Önemli Keşifler: Son Tunç Çağı Kalesi

Bu yılki kazı çalışmalarının odak noktası, "Son Tunç Çağı Kalesi" olarak bilinen prehistorik yerleşim alanıydı. Prof. Dr. Rüstem Aslan, kazılarda Homeros'un destanlarında bahsedilen Troya 6 ve Troya 7 tabakalarının incelendiğini belirtti. Bu tabakalar, Troya'nın savunma yapıları ve saray komplekslerini barındırıyor. Kazı ekibi, bu yapıların tarihsel gelişimini ve birbirleriyle olan bağlantılarını ortaya çıkarmaya çalışıyor. Özellikle 6M olarak adlandırılan büyük saray yapısının kent savunmasıyla ilişkisi detaylı şekilde inceleniyor.

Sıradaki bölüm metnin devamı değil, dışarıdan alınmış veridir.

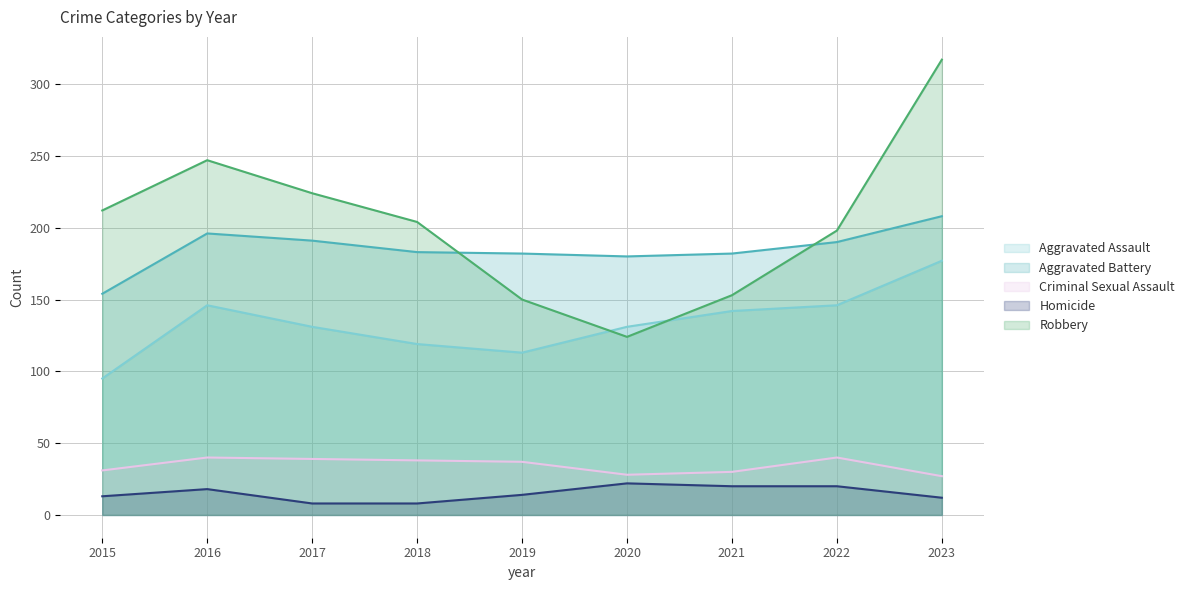

How many data points in Robbery are above 204?

4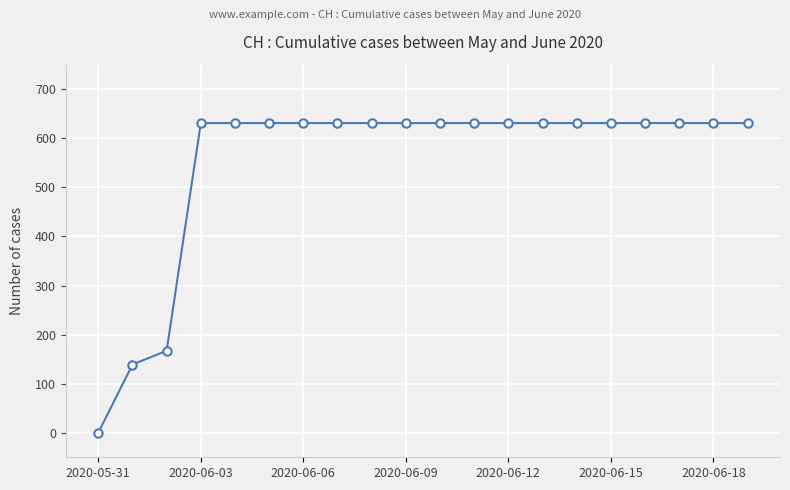

Does the chart have visible grid lines?

Yes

3500 Yıllık Oyun Aracı: Aşık Kemiği

Kazılarda bulunan en dikkat çekici buluntulardan biri, yaklaşık 3500 yıllık olduğu tahmin edilen bir aşık kemiği oldu. Neolitik dönemden itibaren oyun aracı olarak kullanılan aşık kemiği, Troya'da ortaya çıkan ilk örneklerden biri olarak arkeolojik açıdan büyük öneme sahip. Yüzeyi düzeltilmiş bu kemik, dönemin oyun kültürü hakkında önemli ipuçları sunuyor.

Troya’nın Zengin Tarihi Gün Yüzüne Çıkıyor

Saray yapısı ve savunma duvarları çevresinde yapılan kazılarda ayrıca ok uçları, kemik bizler ve çeşitli hayvan kemikleri de keşfedildi. Bu buluntular, Troya’daki yaşamın gündelik ve savunma yönlerini anlamada önemli katkılar sağlıyor. Buluntular detaylı temizlik ve analiz süreçlerinden geçirildikten sonra müzeye kazandırılacak.

Prof. Dr. Rüstem Aslan, bu keşiflerin Troya’nın tarihi ve arkeolojik değerini bir kez daha gözler önüne serdiğini ve antik kentle ilgili bilinmeyen birçok detayı aydınlatacağını ifade etti. Çanakkale Onsekiz Mart Üniversitesi olarak, bu keşiflerin tarihe ışık tutmasından gurur duyduklarını belirtti.